Nothing will change under Benedict XVI – this year’s trip was a nice show, nothing more.

Despite blanket media coverage, the visit met with a large measure of apathy in this increasingly secular society with liberal views on sexuality.

Germans are leaving both the Catholic and Lutheran Churches in droves. Richard David Precht, a best-selling German author on philosophical issues, said the lukewarm reception in Germany, which had taken great pride in his 2005 election, was symptomatic of a Western trend.

The fate of the Catholic Church in the next few years and decades is not looking very positive or euphoric and I don’t think the Pope’s visit is likely to stop the decline of Catholicism in Germany. I think we will continue to see falling numbers of Catholics unless we experience a major economic downturn.

On a personal note, I have reason to be thankful to Ratzinger, as he indirectly brought me into contact with a brilliant atheist commentator.

After the Pope’s visit to Spain earlier this year I was amazed and gratified to read a blistering attack on him by ex-Catholic Paul Arnold, a former BBC producer who penned a piece for the Costa Blanca News under the heading Sometimes the Pope should put a Sock in It.

I was so impressed by Arnold’s style that I contacted him immediately and asked whether he would consider writing for the Freethinker magazine, and he enthusiastically agreed.

Unfortunately, the CBN did not post Arnold’s piece on the internet, but I have created a link so that you can read it in full.

In his article Arnold lambasted the Pope for making:

The unforgivable clanger of laying the blame (for society’s ills) squarely at the door of secu­larism, and claimed that his religion is the antidote. He has even used the term ‘ag­gressive secularism’ in the past. It’s on these points that me and the pope are going to have a falling out.

He pointed out that:

The Vatican and its minions are unhappy and angry that Church and state are moving further apart. Not only here in Spain, but in other countries in the union. The pope is losing control over the lives of millions of people and control is what the body politic of the Roman Catholic Church once had and is desperate to cling onto.
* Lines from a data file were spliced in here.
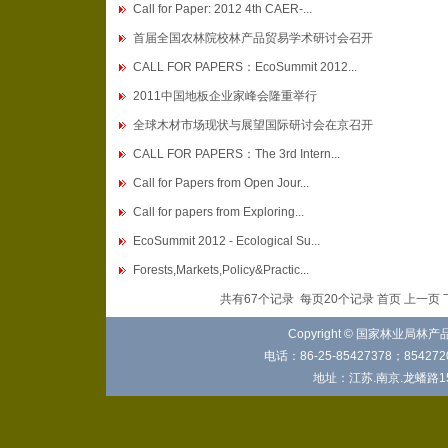
Call for Paper: 2012 4th CAER-...
首届全国农林院校林产品贸易学术研讨会召开
CALL FOR PAPERS：EcoSummit 2012...
2011中国地板企业家峰会隆重举行
全球木材市场现状与展望国际研讨会在京召开
CALL FOR PAPERS：The 3rd Intern...
Call for Papers from Open Jour...
Call for papers from Exploring...
EcoSummit 2012 - Ecological Su...
Forests,Markets,Policy&Practic...
共有67个记录 每页20个记录 首页 上一页
Copyright © 国家林业局林
电话：86-25-85427378；8542720
地址：江苏.南京.龙蟠路15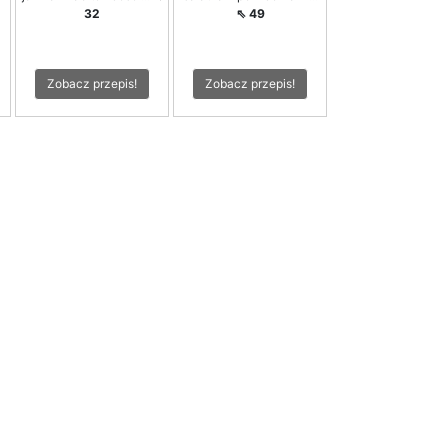
32
⇖ 49
Zobacz przepis!
Zobacz przepis!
When he decries secular­ism his message is less about making the world a more har­monious place but more a re­cruitment drive and rallying call to get people to come over to his side of the fence. It is a lust for power and control. He sees Spain as an instrumental part of his plan to rebuild his Church in Europe and to have a greater influence in how we should all lead our lives.

The Vatican, with its ap­palling anti-women, anti-intellectual, narrow minded view of the world, is in no fit state to advise on the social, econ­omic and cultural life of a nation. It never was and never will be, and anything that diminishes the influence and the power of this most un­trustworthy and discredited institution is welcome. It should simply concentrate and focus its energy on what it does best, concerning itself with spiritual and theological matters.

And he added:

And in any case, what kind of society would we be living in if the church’s tentacles stretched further and deeper into our lives? After all, this was an institution that fully supported Franco’s coup in 1936, even going so far as to de­scribe it as a “crusade” against “antichrists”. And it continued to support his dictatorship – one of the darkest chapters in this country’s history – for more than thirty years.

Or perhaps his holiness en­visages generating a society where, as in America, the Christian lobby is a major force in politics. It is made up of the sorts of people who do not believe in a welfare state, oppose government funding of scientific research because they see it as contradicting the Bible (this is the kind of re­search that may lead to cures for cancers and other horrible diseases), and want laws and policies based on what is in the so-called good book. But dog­matic religion is devoid of com­passion, reason and sense and should have no place in wider society, unless you want to turn the clock back several hundred years.